Son okuduğum tıbbi gerilim türündeki kitabım tam da deniz kenarında şezlonga uzanıp okunacak türdendi. Parkta, plajda, hep açık havada okudum, çabucak bitiverdi. Çok sürükleyici olduğunu belirteyim, bir açınca bir tomar okumadan bırakamıyordum.
Yıllar önce kiralık evimizden kendi evimize taşınırken, evimizi taşıyan işçilerin en çok şikayet ettiği şey kitapların fazla olmasıydı, taşı taşı bitmedi kitaplar. Sonunda biri isyan etti "Okuduktan sonra başkalarına versenize" diye. Bir daha okumak isterim belki diye biriktirdiğim kitapların çoğu bir daha okunmuyor. Adamın basit ve faydalı bir mantıkla verdiği öğüde uyuyorum şimdi. Tabi kendime sakladığım başucu kitaplarım var, dönüp dönüp tekrar okuduğum ama beğendiğim diğerlerini veriyorum artık kütüphaneye veya bir kargoyla kuzenime gidiyor. Tek kriterim okunduğundan emin olmak çünkü seçerek veriyorum, kuzenimin de okuduğunu biliyorum.
Denek'in orijinal adı Nano. Anlaşılacağı üzere nanoteknoloji üzerine yazılmış bir roman. Bu teknolojiyi Bilim ve Teknik gibi dergilerde okumuş ama tam anlamıyla öğrenememiştim. Oldukça ilgi çekici bir dal.
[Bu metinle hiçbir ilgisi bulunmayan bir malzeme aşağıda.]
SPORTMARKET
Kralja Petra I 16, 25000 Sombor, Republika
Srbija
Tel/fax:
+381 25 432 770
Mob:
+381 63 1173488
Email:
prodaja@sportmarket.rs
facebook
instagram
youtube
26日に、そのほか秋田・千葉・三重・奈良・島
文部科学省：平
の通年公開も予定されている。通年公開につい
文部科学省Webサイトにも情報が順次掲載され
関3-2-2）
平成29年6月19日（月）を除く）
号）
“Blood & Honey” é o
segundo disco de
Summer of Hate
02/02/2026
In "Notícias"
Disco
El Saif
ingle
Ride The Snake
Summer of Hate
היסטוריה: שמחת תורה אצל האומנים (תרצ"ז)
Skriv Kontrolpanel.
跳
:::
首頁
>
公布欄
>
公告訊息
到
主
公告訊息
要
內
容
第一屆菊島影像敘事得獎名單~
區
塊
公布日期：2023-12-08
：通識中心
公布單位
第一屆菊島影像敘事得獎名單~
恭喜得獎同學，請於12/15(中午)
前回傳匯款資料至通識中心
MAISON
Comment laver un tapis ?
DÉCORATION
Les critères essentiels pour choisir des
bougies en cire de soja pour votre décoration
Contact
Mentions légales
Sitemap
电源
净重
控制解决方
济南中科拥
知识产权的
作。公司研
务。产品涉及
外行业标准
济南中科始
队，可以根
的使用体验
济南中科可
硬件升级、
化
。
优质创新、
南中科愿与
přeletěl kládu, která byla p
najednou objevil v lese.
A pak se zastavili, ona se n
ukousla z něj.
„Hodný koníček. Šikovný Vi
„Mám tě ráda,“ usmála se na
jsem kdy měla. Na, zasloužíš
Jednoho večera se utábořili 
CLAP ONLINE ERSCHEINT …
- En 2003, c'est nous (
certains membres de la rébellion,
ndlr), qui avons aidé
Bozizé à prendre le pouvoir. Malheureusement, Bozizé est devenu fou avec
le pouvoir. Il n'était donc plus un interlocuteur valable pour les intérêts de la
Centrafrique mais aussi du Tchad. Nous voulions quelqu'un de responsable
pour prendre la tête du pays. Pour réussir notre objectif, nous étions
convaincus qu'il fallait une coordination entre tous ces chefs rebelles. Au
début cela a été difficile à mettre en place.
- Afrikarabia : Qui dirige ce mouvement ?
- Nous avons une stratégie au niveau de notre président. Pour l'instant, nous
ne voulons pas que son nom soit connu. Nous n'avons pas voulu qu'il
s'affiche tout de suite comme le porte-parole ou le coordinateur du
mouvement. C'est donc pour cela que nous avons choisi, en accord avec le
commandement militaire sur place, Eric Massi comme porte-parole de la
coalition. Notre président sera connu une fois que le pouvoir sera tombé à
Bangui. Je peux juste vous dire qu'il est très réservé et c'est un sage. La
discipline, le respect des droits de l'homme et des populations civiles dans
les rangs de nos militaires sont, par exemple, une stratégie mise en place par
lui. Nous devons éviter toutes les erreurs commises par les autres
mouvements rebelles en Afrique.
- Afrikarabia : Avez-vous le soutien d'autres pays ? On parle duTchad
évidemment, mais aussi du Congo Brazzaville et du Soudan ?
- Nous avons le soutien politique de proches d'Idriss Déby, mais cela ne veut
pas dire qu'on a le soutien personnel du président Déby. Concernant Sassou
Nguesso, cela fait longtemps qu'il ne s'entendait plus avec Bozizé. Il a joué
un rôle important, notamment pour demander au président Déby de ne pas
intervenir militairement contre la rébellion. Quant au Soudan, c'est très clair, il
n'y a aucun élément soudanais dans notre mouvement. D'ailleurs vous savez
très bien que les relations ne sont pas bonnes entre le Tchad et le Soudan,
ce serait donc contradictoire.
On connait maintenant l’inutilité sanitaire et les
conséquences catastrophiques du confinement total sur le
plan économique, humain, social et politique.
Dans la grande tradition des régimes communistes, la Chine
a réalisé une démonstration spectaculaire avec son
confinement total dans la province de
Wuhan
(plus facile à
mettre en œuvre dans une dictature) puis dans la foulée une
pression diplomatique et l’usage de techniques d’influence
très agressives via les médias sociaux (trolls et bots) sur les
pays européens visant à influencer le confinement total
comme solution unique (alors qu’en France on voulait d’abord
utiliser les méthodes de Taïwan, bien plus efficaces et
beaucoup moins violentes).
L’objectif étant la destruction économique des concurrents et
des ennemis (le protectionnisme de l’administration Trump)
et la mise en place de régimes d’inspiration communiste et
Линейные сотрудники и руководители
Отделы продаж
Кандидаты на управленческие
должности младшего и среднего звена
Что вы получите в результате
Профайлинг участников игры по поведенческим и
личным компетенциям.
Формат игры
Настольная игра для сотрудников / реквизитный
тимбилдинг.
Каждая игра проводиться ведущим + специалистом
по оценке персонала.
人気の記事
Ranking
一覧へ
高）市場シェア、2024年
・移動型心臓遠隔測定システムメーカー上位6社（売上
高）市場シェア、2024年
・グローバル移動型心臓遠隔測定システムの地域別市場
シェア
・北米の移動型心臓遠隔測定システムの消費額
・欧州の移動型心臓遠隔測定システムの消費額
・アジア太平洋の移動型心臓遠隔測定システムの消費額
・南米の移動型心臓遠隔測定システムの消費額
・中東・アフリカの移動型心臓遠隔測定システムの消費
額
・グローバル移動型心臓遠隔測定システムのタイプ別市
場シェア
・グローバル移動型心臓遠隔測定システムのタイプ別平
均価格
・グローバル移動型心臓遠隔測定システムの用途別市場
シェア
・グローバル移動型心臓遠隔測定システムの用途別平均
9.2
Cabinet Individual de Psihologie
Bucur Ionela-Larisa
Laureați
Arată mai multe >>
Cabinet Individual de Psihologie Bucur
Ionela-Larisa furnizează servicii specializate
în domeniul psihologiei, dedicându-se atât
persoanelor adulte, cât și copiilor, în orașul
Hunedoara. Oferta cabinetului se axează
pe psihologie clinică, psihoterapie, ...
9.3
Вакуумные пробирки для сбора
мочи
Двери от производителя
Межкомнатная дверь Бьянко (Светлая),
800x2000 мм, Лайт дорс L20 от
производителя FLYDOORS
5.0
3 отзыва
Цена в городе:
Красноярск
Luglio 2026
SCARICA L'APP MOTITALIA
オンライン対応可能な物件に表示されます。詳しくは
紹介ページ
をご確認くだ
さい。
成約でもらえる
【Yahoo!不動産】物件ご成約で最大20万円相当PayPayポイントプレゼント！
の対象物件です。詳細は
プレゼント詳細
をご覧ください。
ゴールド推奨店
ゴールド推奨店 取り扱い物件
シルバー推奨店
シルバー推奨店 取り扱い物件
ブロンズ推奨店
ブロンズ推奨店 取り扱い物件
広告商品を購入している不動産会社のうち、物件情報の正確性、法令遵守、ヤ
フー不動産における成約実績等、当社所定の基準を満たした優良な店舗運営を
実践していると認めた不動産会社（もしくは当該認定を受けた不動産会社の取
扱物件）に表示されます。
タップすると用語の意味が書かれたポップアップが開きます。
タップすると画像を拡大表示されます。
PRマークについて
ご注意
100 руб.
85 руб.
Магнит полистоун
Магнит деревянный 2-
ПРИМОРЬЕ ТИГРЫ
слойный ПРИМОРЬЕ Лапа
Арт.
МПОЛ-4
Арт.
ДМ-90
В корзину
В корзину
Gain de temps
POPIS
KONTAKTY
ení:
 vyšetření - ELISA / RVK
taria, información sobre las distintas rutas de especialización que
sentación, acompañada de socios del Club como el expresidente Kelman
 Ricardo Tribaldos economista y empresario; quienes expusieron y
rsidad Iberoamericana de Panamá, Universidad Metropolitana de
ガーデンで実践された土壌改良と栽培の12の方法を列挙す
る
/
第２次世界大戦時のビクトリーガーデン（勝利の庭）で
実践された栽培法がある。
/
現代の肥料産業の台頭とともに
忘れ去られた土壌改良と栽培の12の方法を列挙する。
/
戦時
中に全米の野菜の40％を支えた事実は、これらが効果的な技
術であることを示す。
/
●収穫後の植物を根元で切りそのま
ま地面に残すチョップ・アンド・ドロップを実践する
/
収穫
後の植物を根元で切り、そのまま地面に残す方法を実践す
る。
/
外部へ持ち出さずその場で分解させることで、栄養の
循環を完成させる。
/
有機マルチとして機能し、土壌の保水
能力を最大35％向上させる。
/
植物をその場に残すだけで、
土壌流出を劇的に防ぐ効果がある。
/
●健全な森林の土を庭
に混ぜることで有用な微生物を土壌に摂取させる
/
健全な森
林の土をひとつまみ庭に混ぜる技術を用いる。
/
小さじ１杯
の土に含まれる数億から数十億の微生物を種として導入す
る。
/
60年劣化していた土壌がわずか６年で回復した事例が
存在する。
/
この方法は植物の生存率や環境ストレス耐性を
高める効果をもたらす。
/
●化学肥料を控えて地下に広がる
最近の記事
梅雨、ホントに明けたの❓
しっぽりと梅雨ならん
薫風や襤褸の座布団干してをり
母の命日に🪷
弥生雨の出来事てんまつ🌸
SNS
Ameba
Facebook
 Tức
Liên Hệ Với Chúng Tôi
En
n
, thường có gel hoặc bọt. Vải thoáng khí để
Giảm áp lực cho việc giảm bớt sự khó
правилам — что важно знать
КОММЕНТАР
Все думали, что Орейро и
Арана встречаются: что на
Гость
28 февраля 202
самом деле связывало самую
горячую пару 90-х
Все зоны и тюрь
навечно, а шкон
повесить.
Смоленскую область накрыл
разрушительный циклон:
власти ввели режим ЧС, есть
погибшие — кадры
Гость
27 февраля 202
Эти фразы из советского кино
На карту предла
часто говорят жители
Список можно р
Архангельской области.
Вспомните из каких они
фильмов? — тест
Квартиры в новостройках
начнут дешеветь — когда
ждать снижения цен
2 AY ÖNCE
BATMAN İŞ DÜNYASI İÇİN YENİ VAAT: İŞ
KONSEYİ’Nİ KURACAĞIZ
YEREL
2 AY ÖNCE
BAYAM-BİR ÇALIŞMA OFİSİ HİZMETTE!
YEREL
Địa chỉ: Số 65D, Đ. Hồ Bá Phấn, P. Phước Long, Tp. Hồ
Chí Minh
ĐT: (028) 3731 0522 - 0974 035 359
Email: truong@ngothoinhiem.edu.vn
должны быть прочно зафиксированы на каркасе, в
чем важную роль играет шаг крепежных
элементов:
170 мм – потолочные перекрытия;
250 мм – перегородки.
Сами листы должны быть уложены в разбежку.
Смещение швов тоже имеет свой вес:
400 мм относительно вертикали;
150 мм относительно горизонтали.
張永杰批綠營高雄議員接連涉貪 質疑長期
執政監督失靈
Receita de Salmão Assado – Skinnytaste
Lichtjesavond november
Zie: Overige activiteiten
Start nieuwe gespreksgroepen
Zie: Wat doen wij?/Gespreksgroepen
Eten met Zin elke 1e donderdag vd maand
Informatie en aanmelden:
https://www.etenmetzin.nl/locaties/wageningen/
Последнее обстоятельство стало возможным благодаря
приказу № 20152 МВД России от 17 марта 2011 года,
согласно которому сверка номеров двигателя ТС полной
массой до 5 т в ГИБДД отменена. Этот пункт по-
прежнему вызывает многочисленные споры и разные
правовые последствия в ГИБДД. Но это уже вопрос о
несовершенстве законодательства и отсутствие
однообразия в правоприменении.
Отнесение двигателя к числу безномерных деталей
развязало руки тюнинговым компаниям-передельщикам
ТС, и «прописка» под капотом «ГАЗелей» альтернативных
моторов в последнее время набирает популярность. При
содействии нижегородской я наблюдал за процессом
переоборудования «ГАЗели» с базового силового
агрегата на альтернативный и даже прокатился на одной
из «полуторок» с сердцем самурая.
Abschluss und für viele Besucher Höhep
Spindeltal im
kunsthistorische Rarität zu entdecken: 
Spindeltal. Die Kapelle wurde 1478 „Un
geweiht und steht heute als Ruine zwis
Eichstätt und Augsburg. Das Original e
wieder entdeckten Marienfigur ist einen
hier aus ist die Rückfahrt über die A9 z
Kaçmayan ince çoraplar, ıslanmayan kumaşlar gibi üretimler yapıldığını duymuştum nanoteknolojiyle ama şimdi kitap sayesinde en çok bilgi sahibi olduğum konu tıp alanında. Çünkü kitabın yazarı ünlü bir doktor ve hoca aynı zamanda.
Yeni bir teknoloji olması sebebiyle yeni bulguların, nanoteknoloji şirketlerinde etik olmayan bir şekilde; hayvanlarda bile denenmeden, insanlar üzerinde yaptıkları deneylere dayanıyor konusu. Amaç ürünün piyasaya sürülme zamanını kısaltmak ve diğer nano teknoloji Ar-Ge şirketleriyle yapılan rekabette öne geçip buluşun kaymağını yemek.
Kitabın tek kötü yanı roman kahramanlarından iyi olanların kaybediyor olması. Umudumuz o ki gerçek hayatta iyiler kazanır ve yazarın ithaf ettiği gibi nanoteknolojinin tıbba vaat ettikleri, dezavantajları minimal düzeyde olacak şekilde gerçekleşir.